* [Supplied data]:
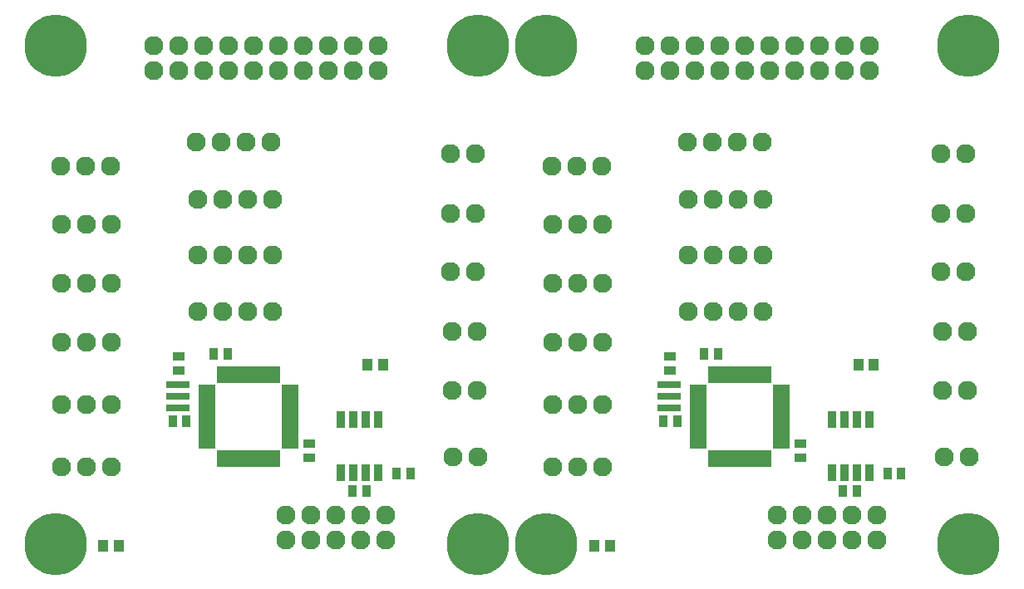
<source format=gts>
G04 EasyPC Gerber Version 21.0.3 Build 4286 *
G04 #@! TF.Part,Single*
G04 #@! TF.FileFunction,Soldermask,Top *
G04 #@! TF.FilePolarity,Negative *
%FSLAX45Y45*%
%MOIN*%
G04 #@! TA.AperFunction,SMDPad*
%ADD122R,0.03362X0.06807*%
%ADD11R,0.03559X0.04937*%
%ADD95R,0.03559X0.06906*%
%ADD96R,0.04346X0.04740*%
G04 #@! TA.AperFunction,ComponentPad*
%ADD19C,0.07693*%
G04 #@! TA.AperFunction,SMDPad*
%ADD94R,0.09268X0.02575*%
%ADD121R,0.06807X0.03362*%
%ADD93R,0.04937X0.03559*%
G04 #@! TA.AperFunction,WasherPad*
%ADD89C,0.25016*%
X0Y0D02*
D02*
D11*
X165388Y402612D03*
X170939D03*
X181766Y429778D03*
X187317D03*
X237435Y374659D03*
X242986D03*
X255152Y381746D03*
X260703D03*
X362238Y402612D03*
X367789D03*
X378616Y429778D03*
X384167D03*
X434285Y374659D03*
X439837D03*
X452002Y381746D03*
X457553D03*
D02*
D19*
X120486Y504974D03*
X120880Y384305D03*
Y409305D03*
Y434502D03*
Y458124D03*
Y481746D03*
X130486Y504974D03*
X130880Y384305D03*
Y409305D03*
Y434502D03*
Y458124D03*
Y481746D03*
X140486Y504974D03*
X140880Y384305D03*
Y409305D03*
Y434502D03*
Y458124D03*
Y481746D03*
X157927Y543281D03*
Y553281D03*
X167927Y543281D03*
Y553281D03*
X174935Y514817D03*
X175329Y446707D03*
Y469541D03*
Y491589D03*
X177927Y543281D03*
Y553281D03*
X184935Y514817D03*
X185329Y446707D03*
Y469541D03*
Y491589D03*
X187927Y543281D03*
Y553281D03*
X194935Y514817D03*
X195329Y446707D03*
Y469541D03*
Y491589D03*
X197927Y543281D03*
Y553281D03*
X204935Y514817D03*
X205329Y446707D03*
Y469541D03*
Y491589D03*
X207927Y543281D03*
Y553281D03*
X210870Y355046D03*
Y365046D03*
X217927Y543281D03*
Y553281D03*
X220870Y355046D03*
Y365046D03*
X227927Y543281D03*
Y553281D03*
X230870Y355046D03*
Y365046D03*
X237927Y543281D03*
Y553281D03*
X240870Y355046D03*
Y365046D03*
X247927Y543281D03*
Y553281D03*
X250870Y355046D03*
Y365046D03*
X276667Y462848D03*
Y486077D03*
Y510093D03*
X277455Y415211D03*
Y438833D03*
X277848Y388489D03*
X286667Y462848D03*
Y486077D03*
Y510093D03*
X287455Y415211D03*
Y438833D03*
X287848Y388489D03*
X317337Y504974D03*
X317730Y384305D03*
Y409305D03*
Y434502D03*
Y458124D03*
Y481746D03*
X327337Y504974D03*
X327730Y384305D03*
Y409305D03*
Y434502D03*
Y458124D03*
Y481746D03*
X337337Y504974D03*
X337730Y384305D03*
Y409305D03*
Y434502D03*
Y458124D03*
Y481746D03*
X354778Y543281D03*
Y553281D03*
X364778Y543281D03*
Y553281D03*
X371785Y514817D03*
X372179Y446707D03*
Y469541D03*
Y491589D03*
X374778Y543281D03*
Y553281D03*
X381785Y514817D03*
X382179Y446707D03*
Y469541D03*
Y491589D03*
X384778Y543281D03*
Y553281D03*
X391785Y514817D03*
X392179Y446707D03*
Y469541D03*
Y491589D03*
X394778Y543281D03*
Y553281D03*
X401785Y514817D03*
X402179Y446707D03*
Y469541D03*
Y491589D03*
X404778Y543281D03*
Y553281D03*
X407720Y355046D03*
Y365046D03*
X414778Y543281D03*
Y553281D03*
X417720Y355046D03*
Y365046D03*
X424778Y543281D03*
Y553281D03*
X427720Y355046D03*
Y365046D03*
X434778Y543281D03*
Y553281D03*
X437720Y355046D03*
Y365046D03*
X444778Y543281D03*
Y553281D03*
X447720Y355046D03*
Y365046D03*
X473518Y462848D03*
Y486077D03*
Y510093D03*
X474305Y415211D03*
Y438833D03*
X474699Y388489D03*
X483518Y462848D03*
Y486077D03*
Y510093D03*
X484305Y415211D03*
Y438833D03*
X484699Y388489D03*
D02*
D89*
X118439Y353557D03*
Y553557D03*
X287770Y353557D03*
Y553557D03*
X315289Y353557D03*
Y553557D03*
X484620Y353557D03*
Y553557D03*
D02*
D93*
X167888Y423183D03*
Y428734D03*
X220250Y388144D03*
Y393695D03*
X364738Y423183D03*
Y428734D03*
X417100Y388144D03*
Y393695D03*
D02*
D94*
X167494Y408124D03*
Y412848D03*
Y417573D03*
X364344Y408124D03*
Y412848D03*
Y417573D03*
D02*
D95*
X232829Y382140D03*
Y403400D03*
X237829Y382140D03*
Y403400D03*
X242829Y382140D03*
Y403400D03*
X247829Y382140D03*
Y403400D03*
X429679Y382140D03*
Y403400D03*
X434679Y382140D03*
Y403400D03*
X439679Y382140D03*
Y403400D03*
X444679Y382140D03*
Y403400D03*
D02*
D96*
X137573Y352612D03*
X143872D03*
X243478Y425447D03*
X249778D03*
X334423Y352612D03*
X340722D03*
X440329Y425447D03*
X446628D03*
D02*
D121*
X179156Y393557D03*
Y396707D03*
Y399856D03*
Y403006D03*
Y406156D03*
Y409305D03*
Y412455D03*
Y415604D03*
X212526Y393557D03*
Y396707D03*
Y399856D03*
Y403006D03*
Y406156D03*
Y409305D03*
Y412455D03*
Y415604D03*
X376006Y393557D03*
Y396707D03*
Y399856D03*
Y403006D03*
Y406156D03*
Y409305D03*
Y412455D03*
Y415604D03*
X409376Y393557D03*
Y396707D03*
Y399856D03*
Y403006D03*
Y406156D03*
Y409305D03*
Y412455D03*
Y415604D03*
D02*
D122*
X184817Y387896D03*
Y421266D03*
X187967Y387896D03*
Y421266D03*
X191116Y387896D03*
Y421266D03*
X194266Y387896D03*
Y421266D03*
X197415Y387896D03*
Y421266D03*
X200565Y387896D03*
Y421266D03*
X203715Y387896D03*
Y421266D03*
X206864Y387896D03*
Y421266D03*
X381667Y387896D03*
Y421266D03*
X384817Y387896D03*
Y421266D03*
X387967Y387896D03*
Y421266D03*
X391116Y387896D03*
Y421266D03*
X394266Y387896D03*
Y421266D03*
X397415Y387896D03*
Y421266D03*
X400565Y387896D03*
Y421266D03*
X403715Y387896D03*
Y421266D03*
X0Y0D02*
M02*

</source>
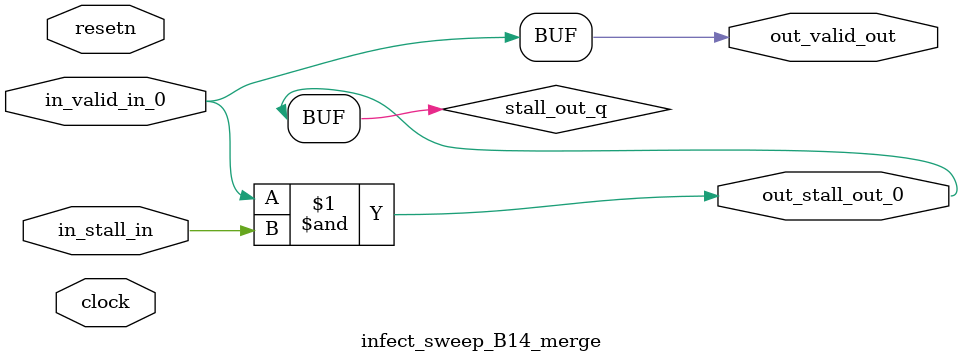
<source format=sv>



(* altera_attribute = "-name AUTO_SHIFT_REGISTER_RECOGNITION OFF; -name MESSAGE_DISABLE 10036; -name MESSAGE_DISABLE 10037; -name MESSAGE_DISABLE 14130; -name MESSAGE_DISABLE 14320; -name MESSAGE_DISABLE 15400; -name MESSAGE_DISABLE 14130; -name MESSAGE_DISABLE 10036; -name MESSAGE_DISABLE 12020; -name MESSAGE_DISABLE 12030; -name MESSAGE_DISABLE 12010; -name MESSAGE_DISABLE 12110; -name MESSAGE_DISABLE 14320; -name MESSAGE_DISABLE 13410; -name MESSAGE_DISABLE 113007; -name MESSAGE_DISABLE 10958" *)
module infect_sweep_B14_merge (
    input wire [0:0] in_stall_in,
    input wire [0:0] in_valid_in_0,
    output wire [0:0] out_stall_out_0,
    output wire [0:0] out_valid_out,
    input wire clock,
    input wire resetn
    );

    wire [0:0] stall_out_q;


    // stall_out(LOGICAL,6)
    assign stall_out_q = in_valid_in_0 & in_stall_in;

    // out_stall_out_0(GPOUT,4)
    assign out_stall_out_0 = stall_out_q;

    // out_valid_out(GPOUT,5)
    assign out_valid_out = in_valid_in_0;

endmodule

</source>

* [What is expected]: Among the lines of the data, which ones contain the word "AperFunction"? Show them.

* [Your response]:
G04 #@! TA.AperFunction,SMDPad*
G04 #@! TA.AperFunction,ComponentPad*
G04 #@! TA.AperFunction,SMDPad*
G04 #@! TA.AperFunction,WasherPad*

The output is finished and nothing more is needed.